--- Provided passage ---
Yeah. I don't see the total extent of everything that Polestar does. That is software related, so to speak. But the aspect that we are focusing on is, can we say from from where you, you want to actually buy a car and you go to either using the app or a web browser and configure what options you want and then you perform a payment or place an order. And you can follow that and track that order and see your car being built and delivered, etc, all the way to where you either want to look up something in your manual or or things like that, and also the business to business parts like handling leasing and fleets, etc. So so that that part or aspect of Polestar is what is on our horizon in the Devhouse. And all that is more or less all that is realised through serverless frame framework. So the business logic that handles all this and deploys this is using that technology.

Yan Cui: 05:32

Okay, so you talked about the serverless framework, and I guess the, you are using that to deploy all of your APIs as well as Lambda functions. Can you maybe touch on some of the other services that maybe you're using? Guess, you know, you mentioned the e-commerce aspect of the of the Polestar website, and the B2B systems are done using serverless components. So I'm guessing API gateway, Lambda, DynamoDB. Anything else that's in the mix?
--- Given data ---
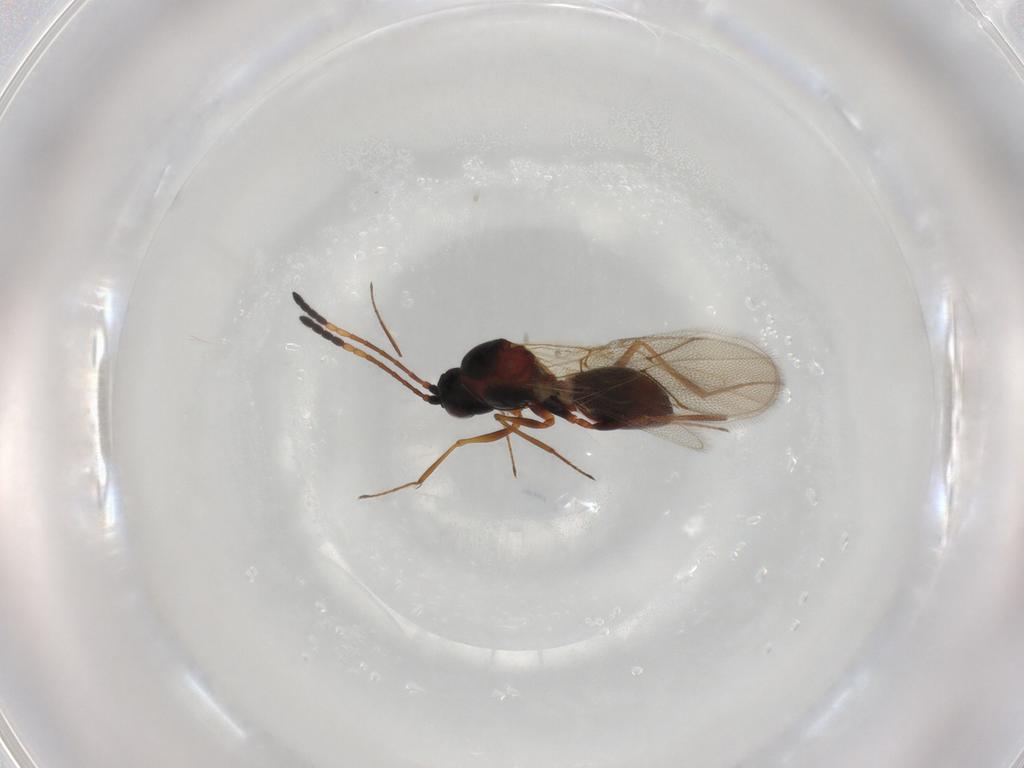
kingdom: Animalia
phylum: Arthropoda
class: Insecta
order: Hymenoptera
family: Figitidae
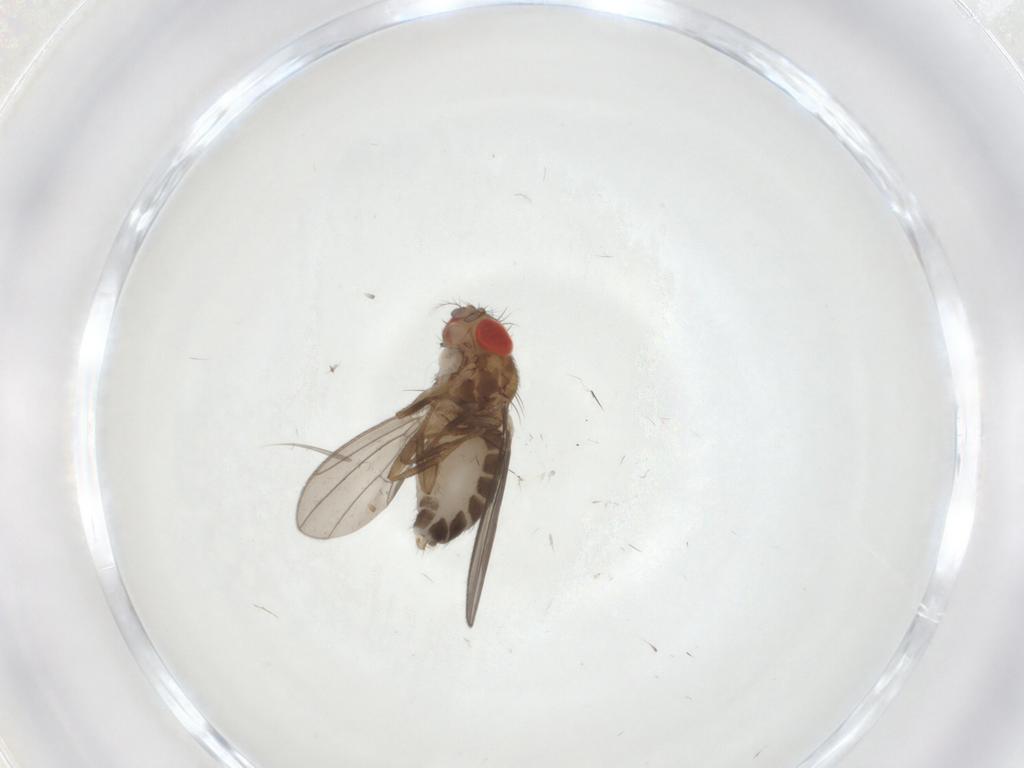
---
What to do
1: In the Polestar transcript:
(a) What two ways of configuring a car are mentioned?
(b) Which business-to-business tasks are named?
(c) Which three services does Yan Cui guess are in use?
2: In two sentences, what does the Polestar transcript cover?
3: Return the part of the Polestar transcript starting with "Okay, so you" and going on through "in the mix?".

Exercise solutions
1:
(a) Using the app or a web browser.
(b) Handling leasing and fleets.
(c) API gateway, Lambda and DynamoDB.

2: The Devhouse focuses on the part of Polestar that runs from configuring a car in the app or a web browser and placing an order, through tracking its build and delivery, to looking something up in the manual, along with business-to-business leasing and fleets. The business logic for all of this is deployed with the serverless framework, and Yan Cui asks what is in the mix besides his guesses of API gateway, Lambda and DynamoDB.

3:
Okay, so you talked about the serverless framework, and I guess the, you are using that to deploy all of your APIs as well as Lambda functions. Can you maybe touch on some of the other services that maybe you're using? Guess, you know, you mentioned the e-commerce aspect of the of the Polestar website, and the B2B systems are done using serverless components. So I'm guessing API gateway, Lambda, DynamoDB. Anything else that's in the mix?